Como foi analisado este é princípio fundamental sobre o qual vamos insrerio o obecto de pesquisa, o Ente enquanto ente. Como o ente é dito?

iii) O conceito de Ente

Aristóteles tendo descoberto a metodologia pela qual irá incidir seu pensamento, procura então demonstrar a validade e força deste argumento para encarar o Ente naquilo que possui de mais fundamental e real. Assume-se agora uma postura de combate e põe-se frente a frente com Heraclito, Demócrito, Parménides, Empédocles e Anaxágoras.
Utiliza o significado do princípio de contradição para mostrar que coisas diferentes são necessariamente diferentes. O conceito de Ente é assim uma necessidade, pois existe a necessidade de encarar a realidade distintamente. O nome tem significado único (trata-se portanto de uma filosofia nominal). Ente é, e necessariamente não pode Não-ser.

 “Pois o que significa “ser necessário” é “não poder não ser”. Metpah. IV 4, 1006b31-32.
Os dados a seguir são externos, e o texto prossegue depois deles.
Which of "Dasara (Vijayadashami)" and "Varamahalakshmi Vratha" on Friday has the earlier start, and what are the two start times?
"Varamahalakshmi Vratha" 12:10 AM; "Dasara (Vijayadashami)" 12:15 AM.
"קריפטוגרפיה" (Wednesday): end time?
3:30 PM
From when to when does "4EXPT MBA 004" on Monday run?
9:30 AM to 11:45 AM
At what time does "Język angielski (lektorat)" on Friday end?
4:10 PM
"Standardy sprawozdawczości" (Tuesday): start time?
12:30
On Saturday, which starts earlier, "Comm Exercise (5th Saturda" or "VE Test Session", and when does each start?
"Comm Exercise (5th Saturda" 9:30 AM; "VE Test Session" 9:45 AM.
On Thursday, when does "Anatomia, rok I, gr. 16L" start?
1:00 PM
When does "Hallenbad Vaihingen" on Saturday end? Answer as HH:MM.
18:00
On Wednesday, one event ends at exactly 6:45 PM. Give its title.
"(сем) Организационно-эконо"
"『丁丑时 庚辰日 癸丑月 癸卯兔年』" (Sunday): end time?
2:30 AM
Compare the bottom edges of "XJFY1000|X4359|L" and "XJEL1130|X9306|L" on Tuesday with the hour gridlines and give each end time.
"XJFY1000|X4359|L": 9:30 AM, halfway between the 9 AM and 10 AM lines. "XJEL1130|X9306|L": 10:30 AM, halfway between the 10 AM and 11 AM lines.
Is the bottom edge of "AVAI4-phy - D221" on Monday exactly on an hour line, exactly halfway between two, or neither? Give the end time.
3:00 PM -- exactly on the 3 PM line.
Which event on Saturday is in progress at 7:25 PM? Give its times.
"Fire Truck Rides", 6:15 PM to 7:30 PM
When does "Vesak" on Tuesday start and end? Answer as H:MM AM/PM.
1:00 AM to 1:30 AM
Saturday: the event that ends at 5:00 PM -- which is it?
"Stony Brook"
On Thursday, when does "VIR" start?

O sentido de necessário é para onde deve-se voltar o olhar. O objecto da Filosofia surge por necessidade, e é necessáriamente o Ente, pois este é o mais verdadeiro. A necessidade, rejeita a concepção unívoca do Ente como sinónimos, pois isso levaria que tudo fosse apenas uma só coisa. Não-ente é apenas de forma homónima ou equívoca. Por outro lado,  Ente é um conceito que surge como resultado da comparação dos diversos entes, ou seja, surge por analogia sobre aquilo que lhe é comum ou apenas subtração de suas diferenças. O seu conceito é mais largo do que género e espécie, ou melhor é só um género particular dos entes. Porque apesar de dizermos o ente de diversas maneiras, todas se referem apenas a uma só. O ente mais necessário Ente enquanto ente é Uno. Isto é equivalente a essência, a quididade e em primeira instância e mais fundamental a substância. O princípio da não-contradição tomado então no seu sentido ontológico-lógico conduz directamente ao ser mais necessário, o Ente enquanto ente, e este é necessariamente a substância.

Mas antes de entrarmos na substancialidade vale realçar a tábua que surge da análise do ente no livro IV.

iv) A tábua dos significados do Ente.

No livro IV temos a elaboração de uma tábua dos significados dos Entes a medida que vamos acompanhando o desenrolar da argumentação aristotélica. Assim analisaremos de seguida: a) a substância e acidentes; b) acto e entelequia; c) o ente em si mesmo; d)o ente como verdadeiro.

A primeira que nos surge é diferença entre a substância e os acidentes. Acidente é tudo aquilo que é dito de um ente. Frases que podem exemplificar são: “Sócrates é Branco” ou “Sócrates é músico” etc. O acidental é o “ser branco” ou “ser músico”. Aristótoles compara com a proposta dos Eleatas. Estes afirmam que não se pode haver definição do ente poies este só pode ser considerado acidentalmente, ele é acidentalmente. No entanto estes fogem a pergunta. Pois se é acidental é em relação a algo, não procuramos os acidentes que sabemos que existem, mas antes o ser que se encontra por detrás destes ao qual é aplicado o acidente branco ou músico etc. 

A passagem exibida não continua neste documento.